* [Prompt]
All the data that follows should be repeated exactly, without a single picture.

* [Exercise material]
+===+
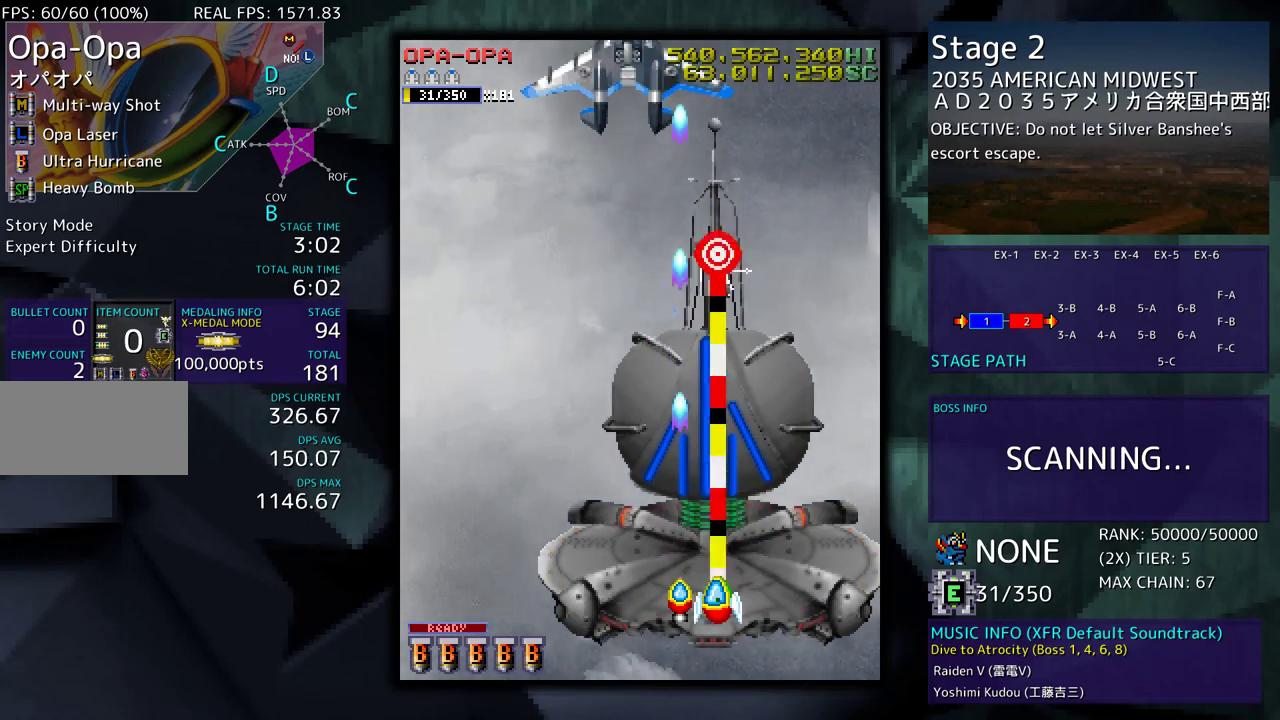
{"buttons": ["DPAD_RIGHT"], "events": [[400, "DPAD_UP", "down"], [433, "DPAD_LEFT", "up"], [433, "DPAD_RIGHT", "down"], [467, "DPAD_UP", "up"]]}
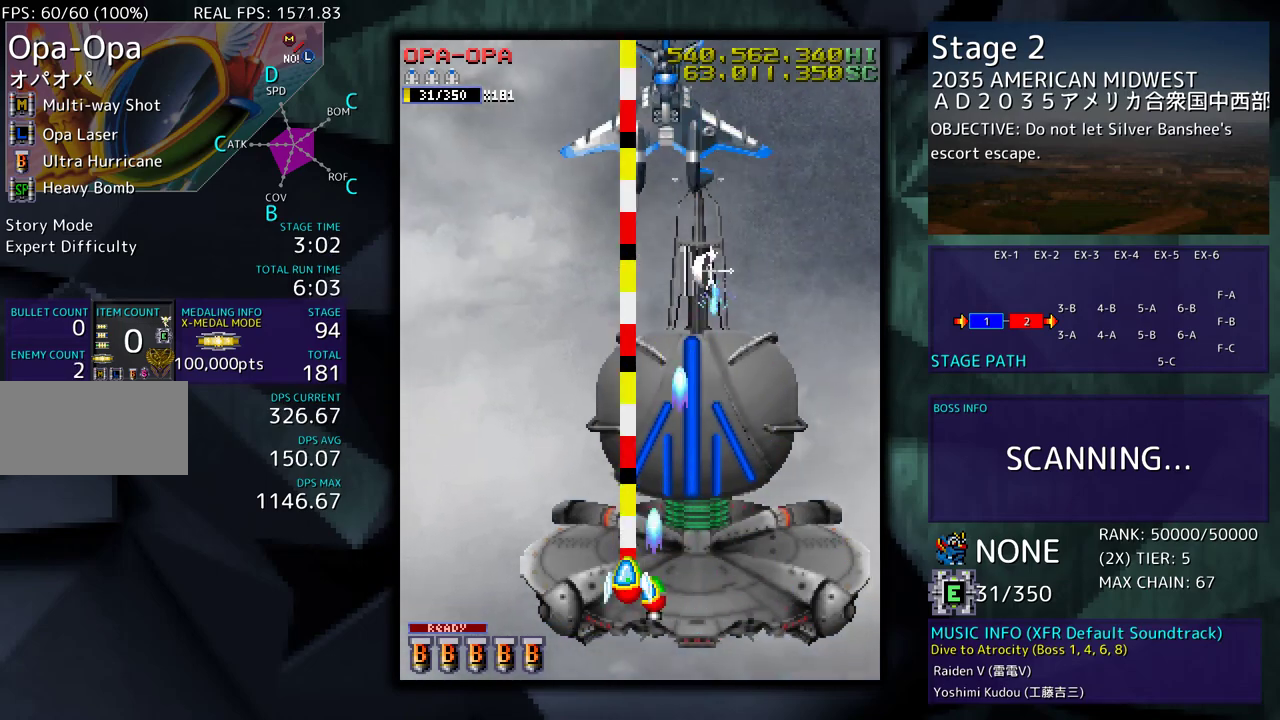
{"buttons": ["DPAD_LEFT"], "events": [[83, "DPAD_DOWN", "down"], [233, "DPAD_DOWN", "up"], [233, "DPAD_RIGHT", "up"], [500, "DPAD_LEFT", "down"]]}
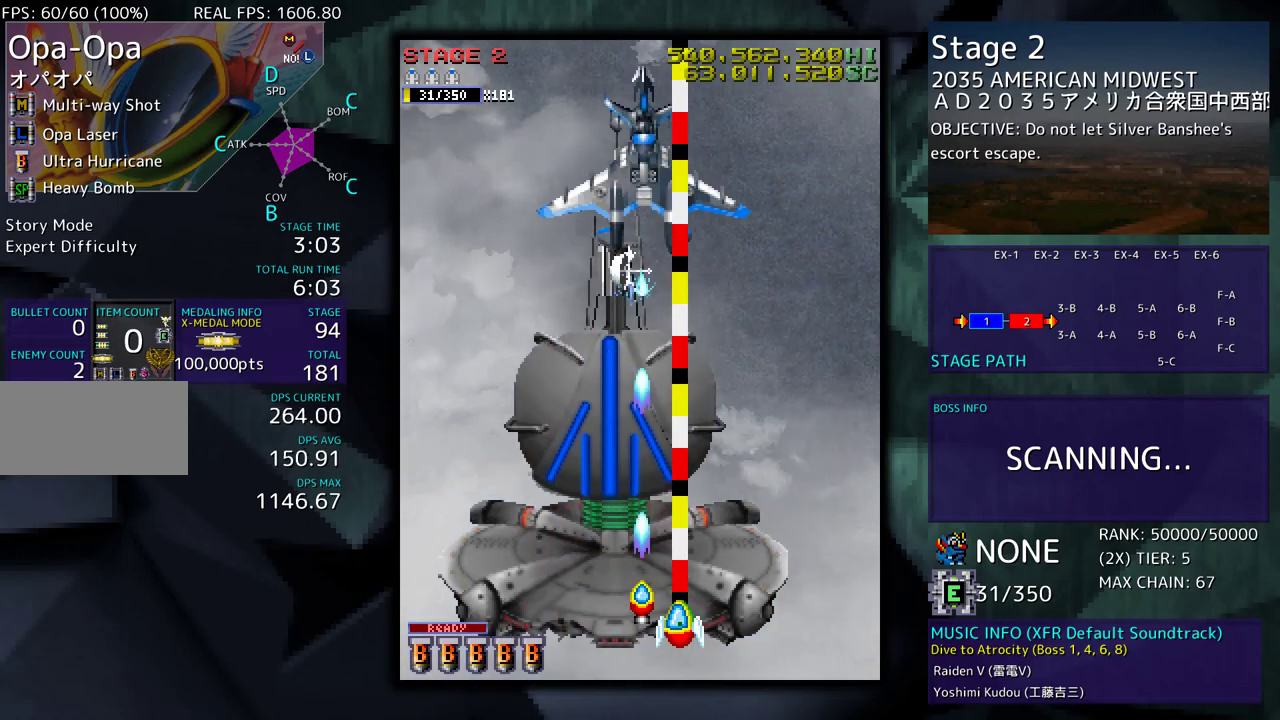
{"buttons": ["DPAD_DOWN", "DPAD_LEFT"], "events": [[117, "DPAD_LEFT", "up"], [150, "DPAD_RIGHT", "down"], [267, "DPAD_DOWN", "down"], [300, "DPAD_RIGHT", "up"], [317, "DPAD_DOWN", "up"], [317, "DPAD_LEFT", "down"], [500, "DPAD_DOWN", "down"]]}
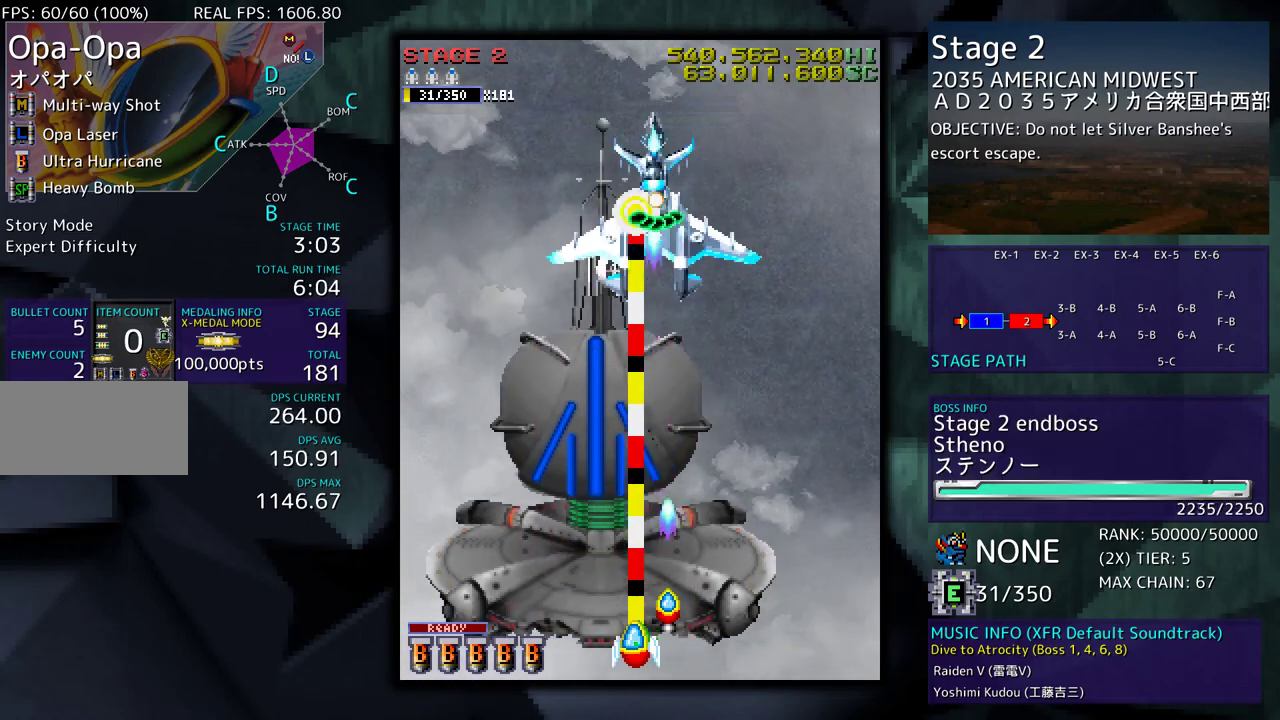
{"buttons": ["DPAD_LEFT"], "events": [[17, "DPAD_LEFT", "up"], [17, "DPAD_RIGHT", "down"], [100, "DPAD_DOWN", "up"], [117, "DPAD_RIGHT", "up"], [283, "DPAD_LEFT", "down"], [400, "DPAD_LEFT", "up"], [483, "DPAD_LEFT", "down"]]}
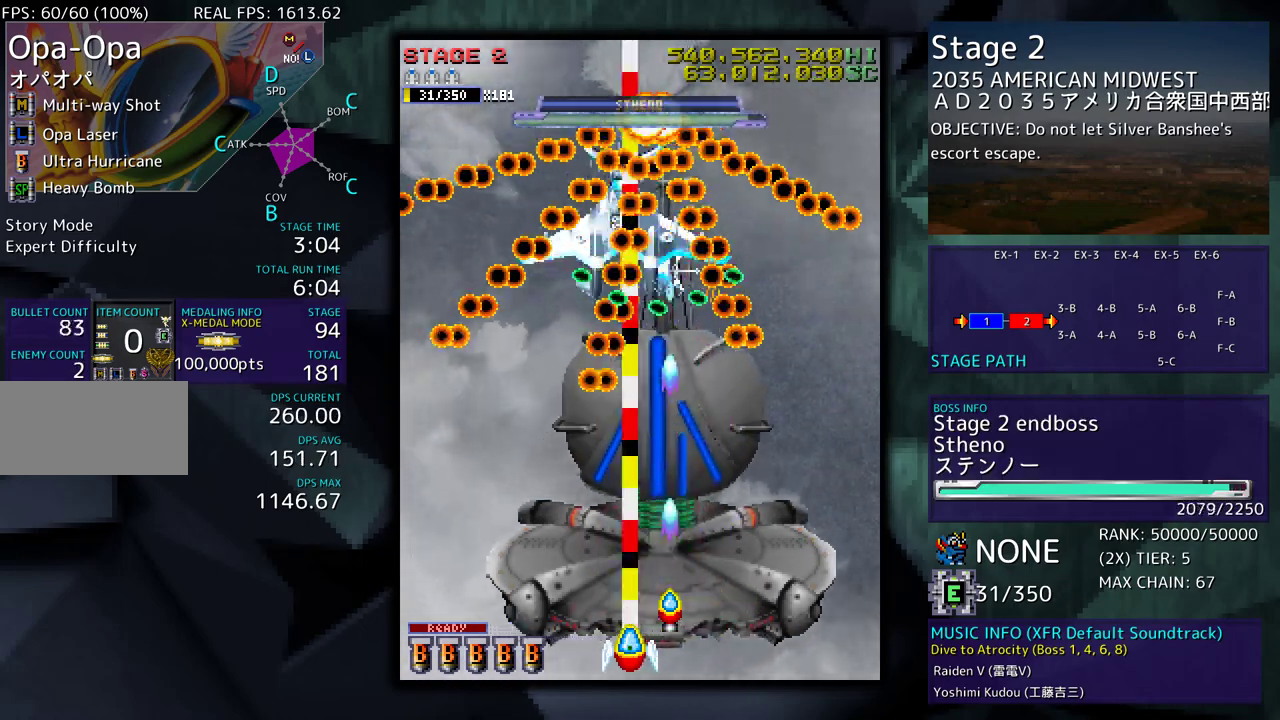
{"buttons": ["DPAD_UP", "DPAD_LEFT"], "events": [[483, "DPAD_UP", "down"]]}
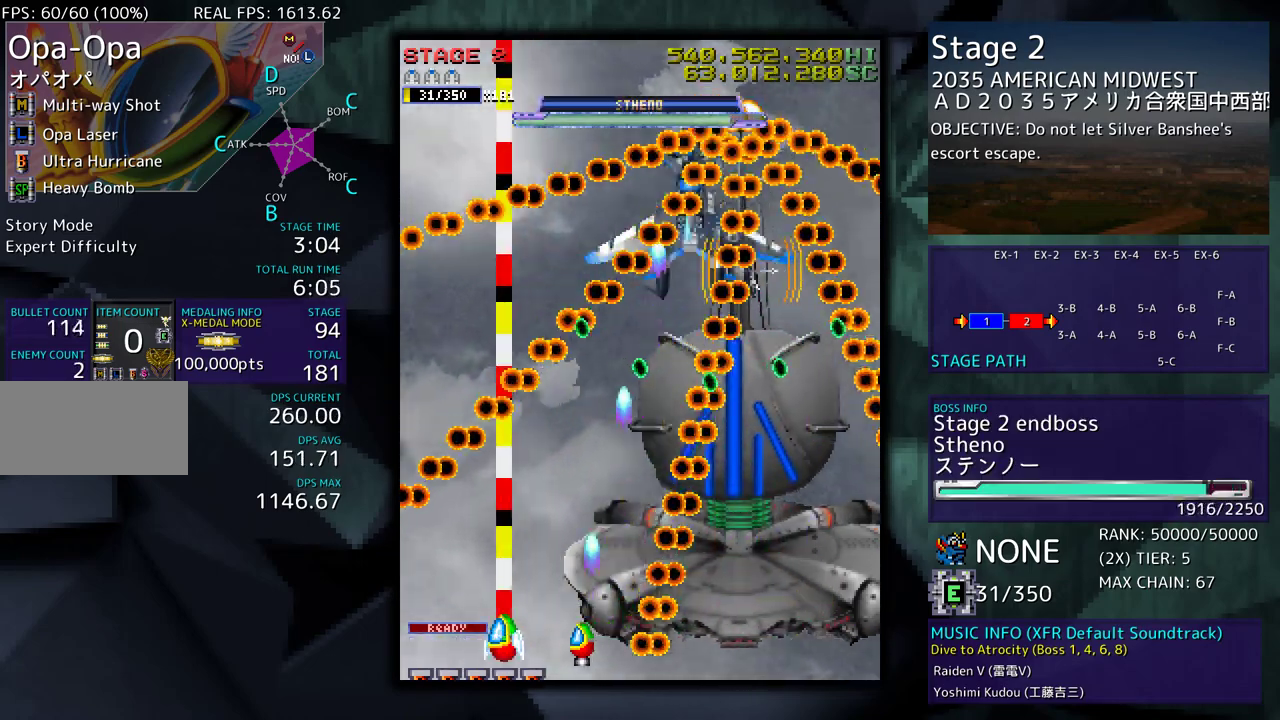
{"buttons": [], "events": [[17, "DPAD_LEFT", "up"], [100, "DPAD_RIGHT", "down"], [167, "DPAD_UP", "up"], [300, "DPAD_DOWN", "down"], [467, "DPAD_RIGHT", "up"], [483, "DPAD_DOWN", "up"]]}
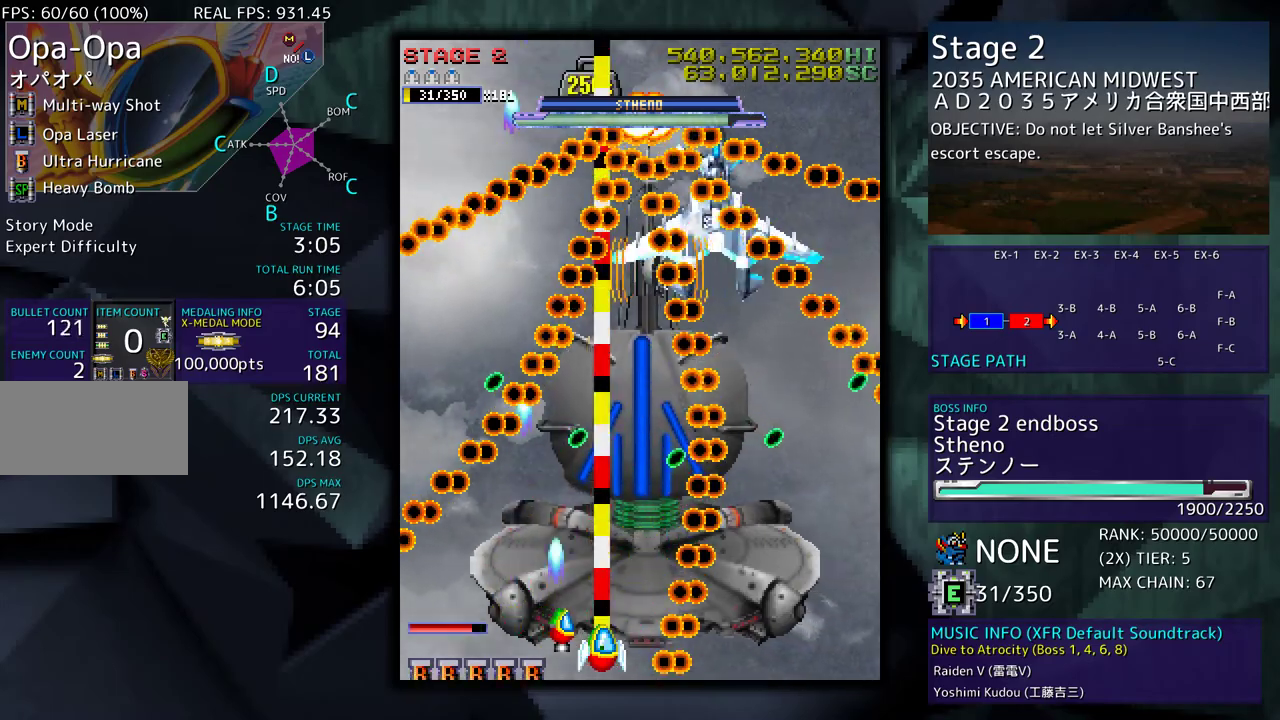
{"buttons": ["DPAD_DOWN", "DPAD_LEFT"], "events": [[33, "DPAD_LEFT", "down"], [83, "DPAD_LEFT", "up"], [167, "DPAD_DOWN", "down"], [267, "DPAD_LEFT", "down"]]}
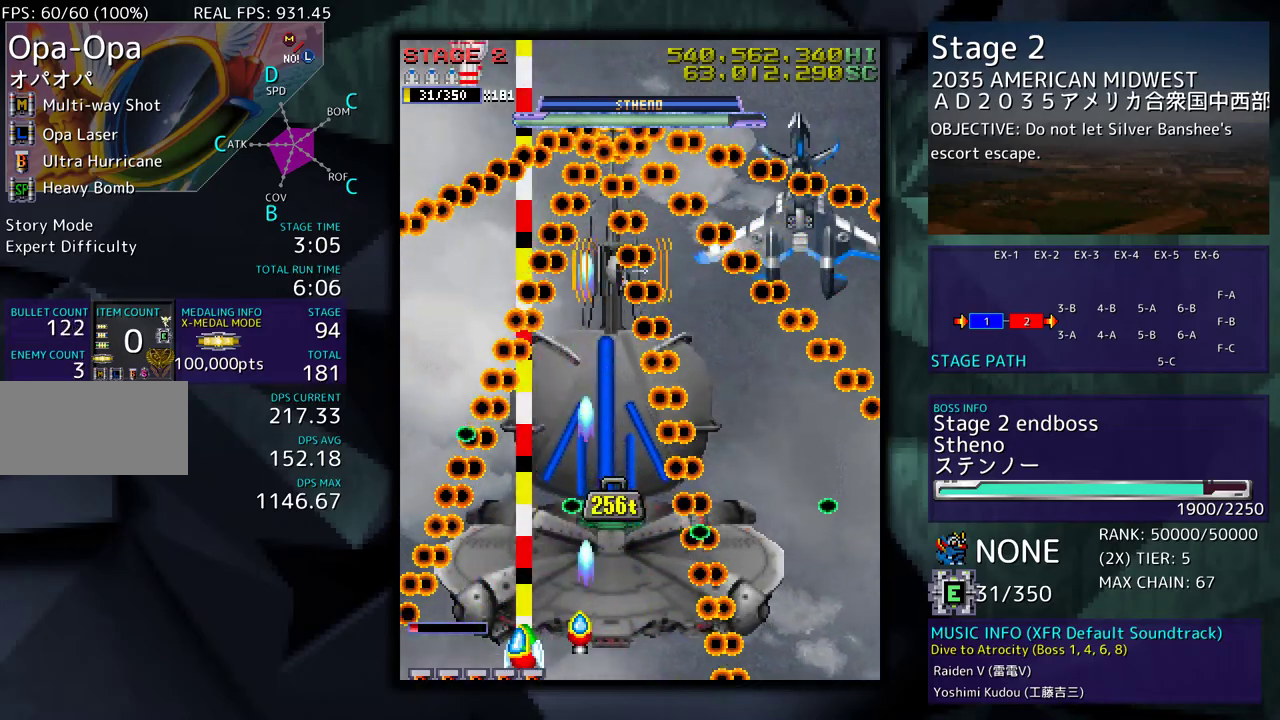
{"buttons": [], "events": [[33, "DPAD_DOWN", "up"], [50, "DPAD_LEFT", "up"], [150, "DPAD_LEFT", "down"], [167, "DPAD_DOWN", "down"], [200, "DPAD_DOWN", "up"], [300, "DPAD_LEFT", "up"]]}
+===+
* [Finished task]
{"buttons": ["DPAD_RIGHT"], "events": [[400, "DPAD_UP", "down"], [433, "DPAD_LEFT", "up"], [433, "DPAD_RIGHT", "down"], [467, "DPAD_UP", "up"]]}
{"buttons": ["DPAD_LEFT"], "events": [[83, "DPAD_DOWN", "down"], [233, "DPAD_DOWN", "up"], [233, "DPAD_RIGHT", "up"], [500, "DPAD_LEFT", "down"]]}
{"buttons": ["DPAD_DOWN", "DPAD_LEFT"], "events": [[117, "DPAD_LEFT", "up"], [150, "DPAD_RIGHT", "down"], [267, "DPAD_DOWN", "down"], [300, "DPAD_RIGHT", "up"], [317, "DPAD_DOWN", "up"], [317, "DPAD_LEFT", "down"], [500, "DPAD_DOWN", "down"]]}
{"buttons": ["DPAD_LEFT"], "events": [[17, "DPAD_LEFT", "up"], [17, "DPAD_RIGHT", "down"], [100, "DPAD_DOWN", "up"], [117, "DPAD_RIGHT", "up"], [283, "DPAD_LEFT", "down"], [400, "DPAD_LEFT", "up"], [483, "DPAD_LEFT", "down"]]}
{"buttons": ["DPAD_UP", "DPAD_LEFT"], "events": [[483, "DPAD_UP", "down"]]}
{"buttons": [], "events": [[17, "DPAD_LEFT", "up"], [100, "DPAD_RIGHT", "down"], [167, "DPAD_UP", "up"], [300, "DPAD_DOWN", "down"], [467, "DPAD_RIGHT", "up"], [483, "DPAD_DOWN", "up"]]}
{"buttons": ["DPAD_DOWN", "DPAD_LEFT"], "events": [[33, "DPAD_LEFT", "down"], [83, "DPAD_LEFT", "up"], [167, "DPAD_DOWN", "down"], [267, "DPAD_LEFT", "down"]]}
{"buttons": [], "events": [[33, "DPAD_DOWN", "up"], [50, "DPAD_LEFT", "up"], [150, "DPAD_LEFT", "down"], [167, "DPAD_DOWN", "down"], [200, "DPAD_DOWN", "up"], [300, "DPAD_LEFT", "up"]]}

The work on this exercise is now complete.